**SELECTED TEXT:**
## BEGIN
VCTs are broadly regarded as high risk as a class of investment but they do differ. Take a look at the Albion Venture Capital Trust for one that I think is not high risk, in part because it's 100% asset-backed with various types of property.
You'd hopefully do a mixture of things, so some ISA money, some P2P and some VCT as well as the pensions. Mixed up according to your potential need for the money, so that you have prospective maturities/accessibility when you might need it.
Say you're both on 80k you could both in the same year enough in pensions just to get maximum employer match then in the next year both pay 30k into pensions to get your income that's counted down to 50k and full child benefit paid. Or once every three years or whatever else works. If either income is high enough - over 150k - to have your pension annual allowance cut from 40k to 10k with carry-forward banned, that would make it impossible to do.
## END
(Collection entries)
## BEGIN
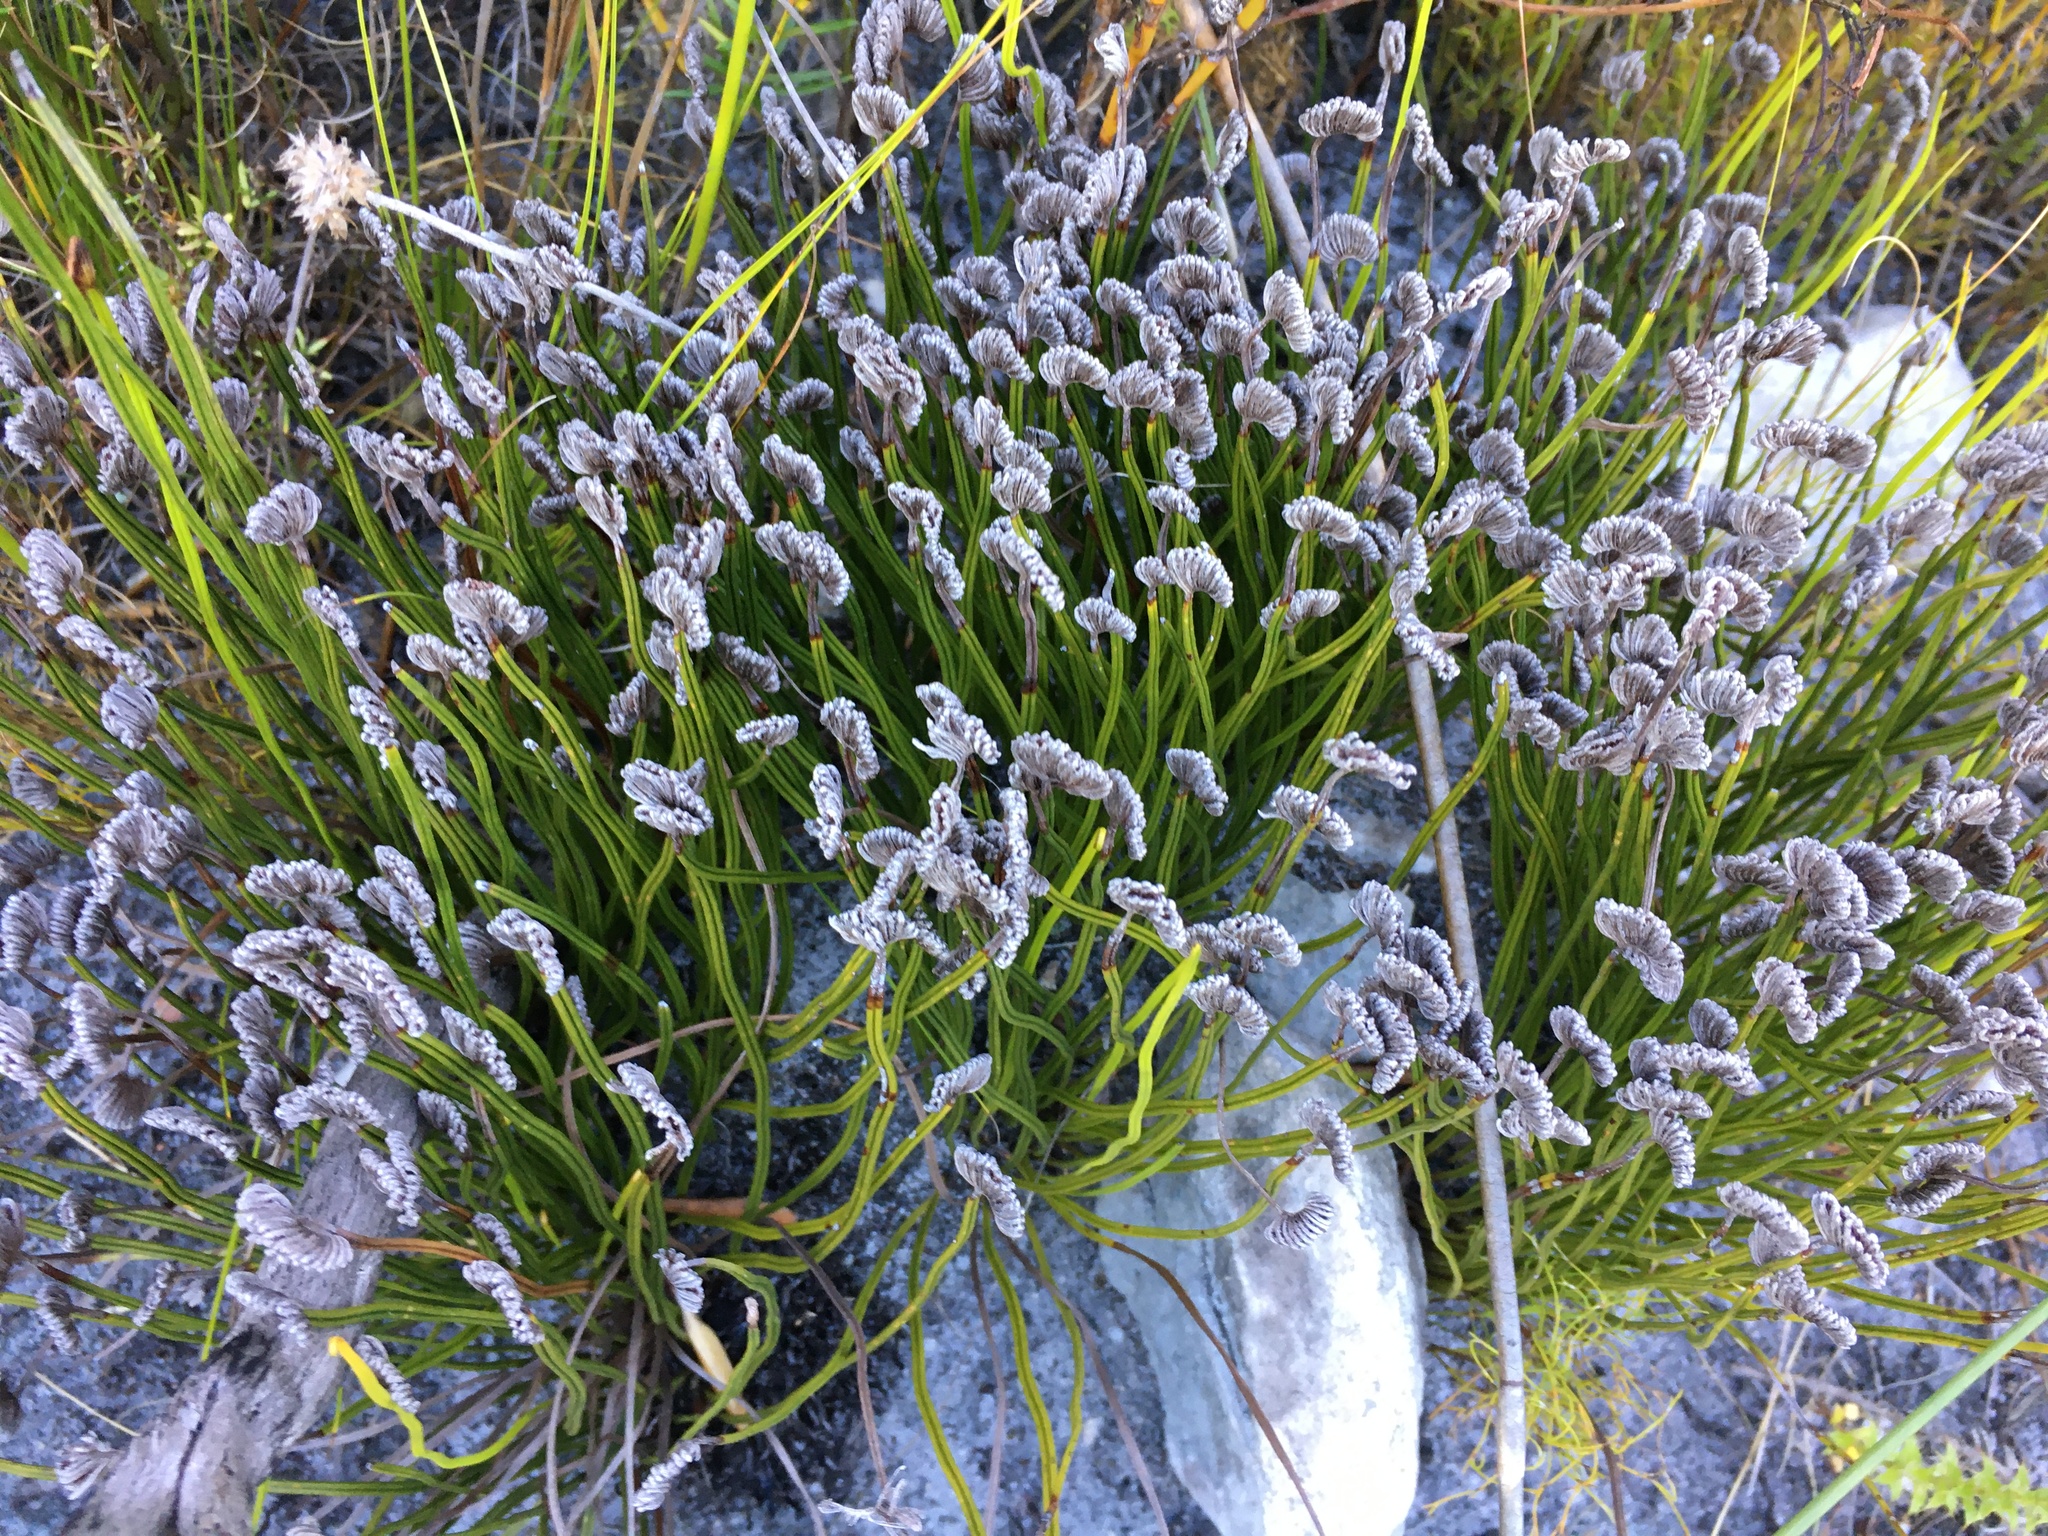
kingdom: Plantae
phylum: Tracheophyta
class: Polypodiopsida
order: Schizaeales
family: Schizaeaceae
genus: Schizaea
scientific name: Schizaea pectinata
## END
**SHORT TASK 1:** In the investment passage, replace "mixture" with "combination" in the part starting with "VCTs are broadly" and going on through "might need it.", then write that part out again.
**SHORT TASK 2:** Lay out every line of the naming rows for living things as a numbered list, skipping blank lines and leaving the pictures out.
The investment passage and the rows have no connection to each other.

**CORRECT RESULT 1:**
VCTs are broadly regarded as high risk as a class of investment but they do differ. Take a look at the Albion Venture Capital Trust for one that I think is not high risk, in part because it's 100% asset-backed with various types of property.
You'd hopefully do a combination of things, so some ISA money, some P2P and some VCT as well as the pensions. Mixed up according to your potential need for the money, so that you have prospective maturities/accessibility when you might need it.

**CORRECT RESULT 2:**
1. kingdom: Plantae
2. phylum: Tracheophyta
3. class: Polypodiopsida
4. order: Schizaeales
5. family: Schizaeaceae
6. genus: Schizaea
7. scientific name: Schizaea pectinata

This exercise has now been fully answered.